Suppose I have a quantity $M(x,\epsilon) = f(x) + O(\epsilon)$ where $o < \epsilon << 1$. So in other words, $M$ is expanded in small parameter $\epsilon$. If I take its reciprocal, what would be correct?
Either a): $$\frac{1}{M(x, \epsilon)} = \frac{1}{f(x)} + O(\epsilon).$$
or b):
$$\frac{1}{M(x, \epsilon)} = \frac{1}{f(x)} + O(\epsilon^{-1})$$
Common sense implies the correct statement is (a), but how to prove that?

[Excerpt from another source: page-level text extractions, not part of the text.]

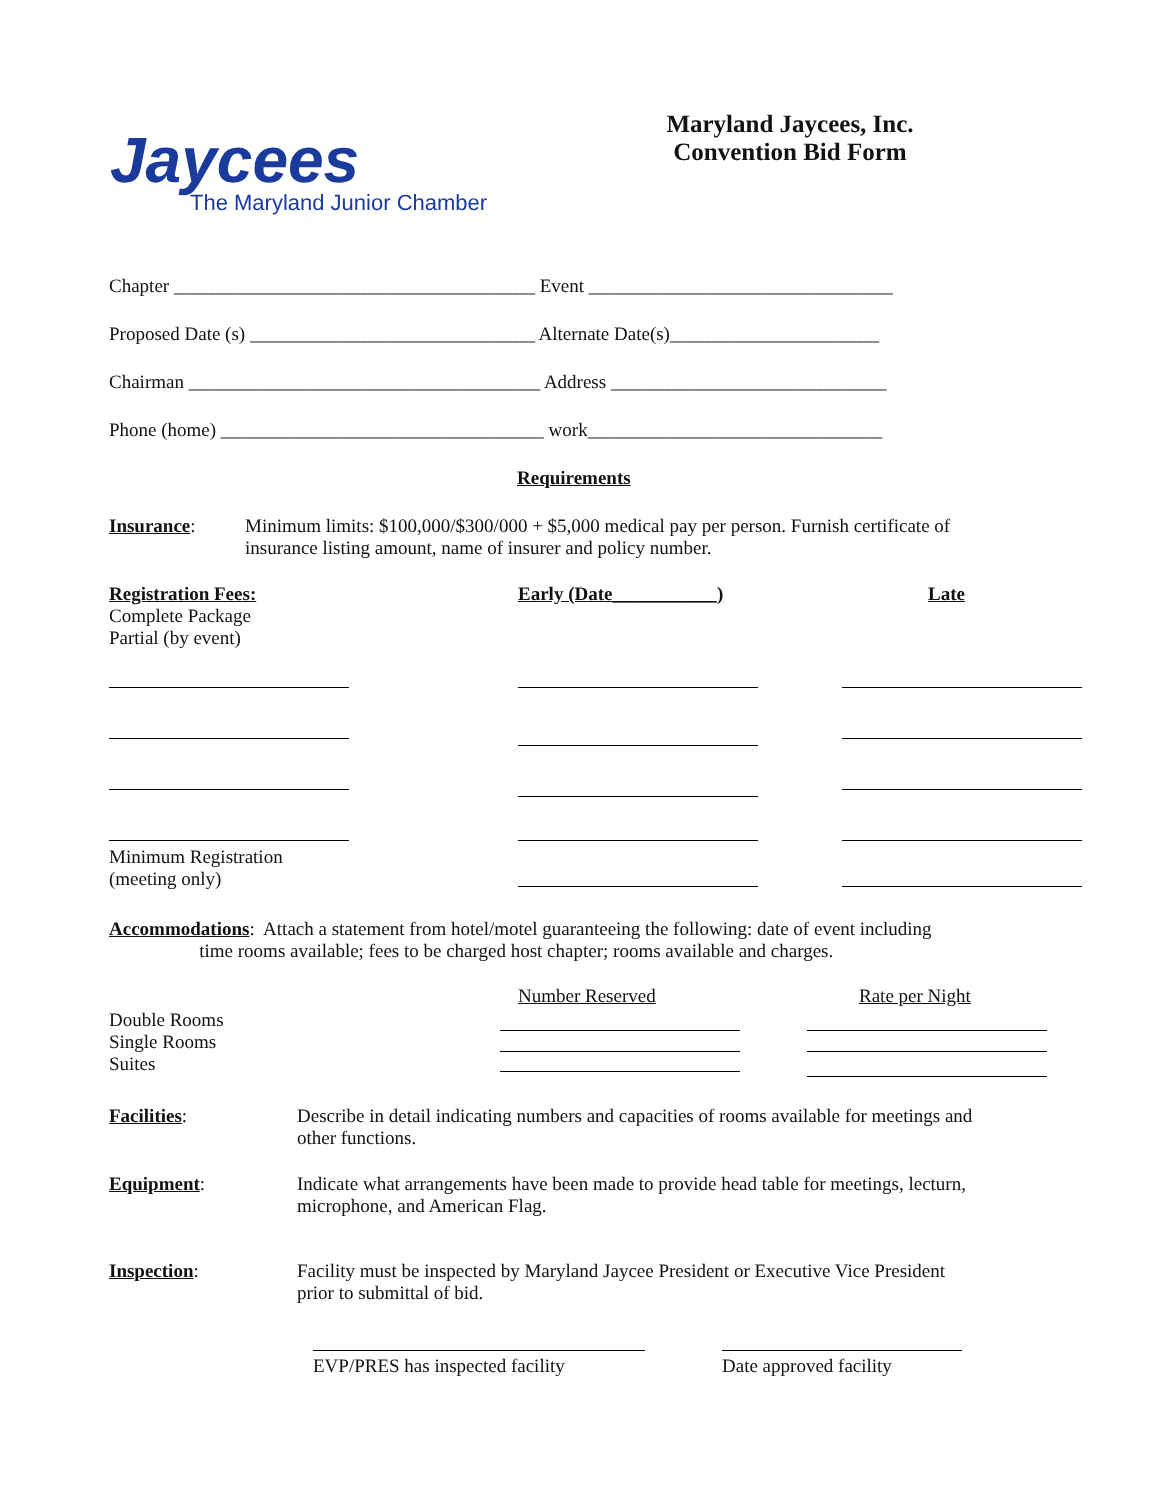Jaycees
The Maryland Junior Chamber
Maryland Jaycees, Inc.
Convention Bid Form
Chapter ______________________________________ Event ________________________________
Proposed Date (s) ______________________________ Alternate Date(s)______________________
Chairman _____________________________________ Address _____________________________
Phone (home) __________________________________ work_______________________________
Requirements
Insurance:
Minimum limits: $100,000/$300/000 + $5,000 medical pay per person. Furnish certificate of insurance listing amount, name of insurer and policy number.
Registration Fees: Complete Package Partial (by event)
Early (Date___________)
Late
Minimum Registration (meeting only)
Accommodations: Attach a statement from hotel/motel guaranteeing the following: date of event including time rooms available; fees to be charged host chapter; rooms available and charges.
Number Reserved
Rate per Night
Double Rooms Single Rooms Suites
Facilities:
Describe in detail indicating numbers and capacities of rooms available for meetings and other functions.
Equipment:
Indicate what arrangements have been made to provide head table for meetings, lecturn, microphone, and American Flag.
Inspection:
Facility must be inspected by Maryland Jaycee President or Executive Vice President prior to submittal of bid.
EVP/PRES has inspected facility
Date approved facility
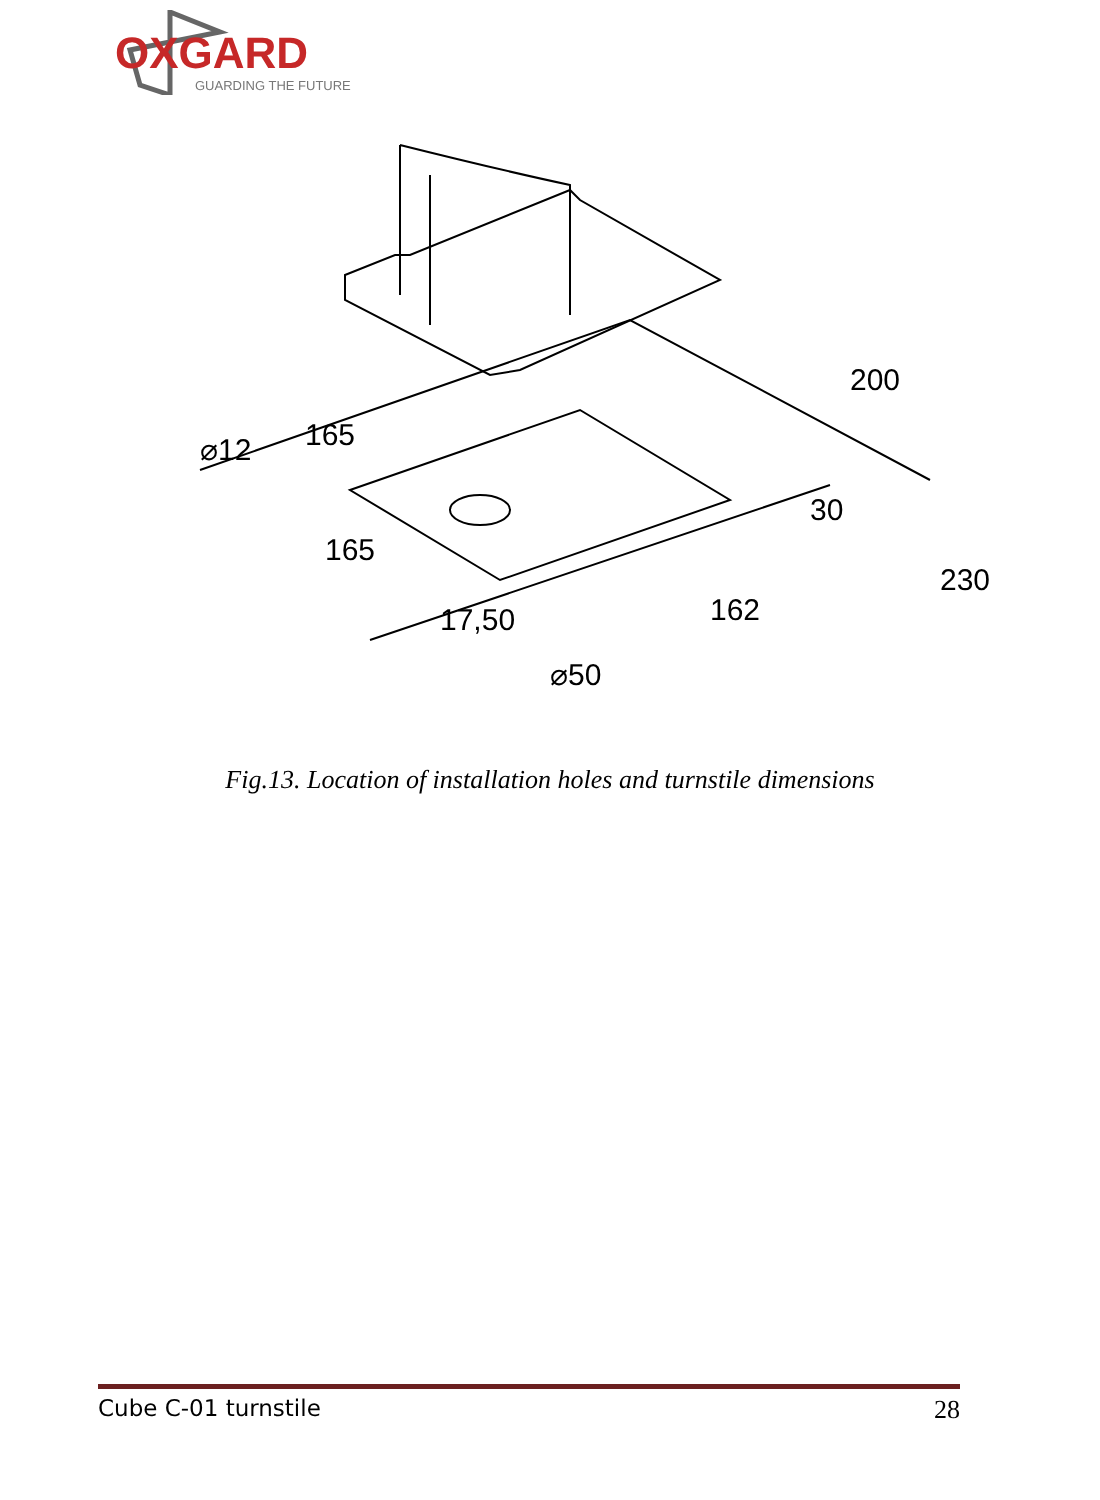OXGARD
GUARDING THE FUTURE
⌀12
165
200
30
165
162
230
17,50
⌀50
Fig.13. Location of installation holes and turnstile dimensions
Cube C-01 turnstile 28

Assuming that $f(x)$ is bounded away from zero,
$\begin{array}\\ \frac1{M(x,\epsilon)} & = \frac1{f(x) + O(\epsilon)}\\ & = \frac1{f(x)}\frac1{1 + O(\epsilon)/f(x)}\\ & = \frac1{f(x)}(1 - \frac{O(\epsilon)}{f(x)}) \qquad(*)\\ & = \frac1{f(x)}- \frac{O(\epsilon)}{f^2(x)}\\ \end{array} $
$(*)$ follows from $\frac1{1+z} = 1-\frac{z}{1+z} $ so, if $|z| < r < 1$, $\frac1{1+z} = 1-az $ where $\frac1{1+r} \lt a \lt \frac1{1-r} $.
For example, if $|z| < \frac12$, then $\frac23 < a < 2$.
Also, I left the sign of the big-oh term negative purposely.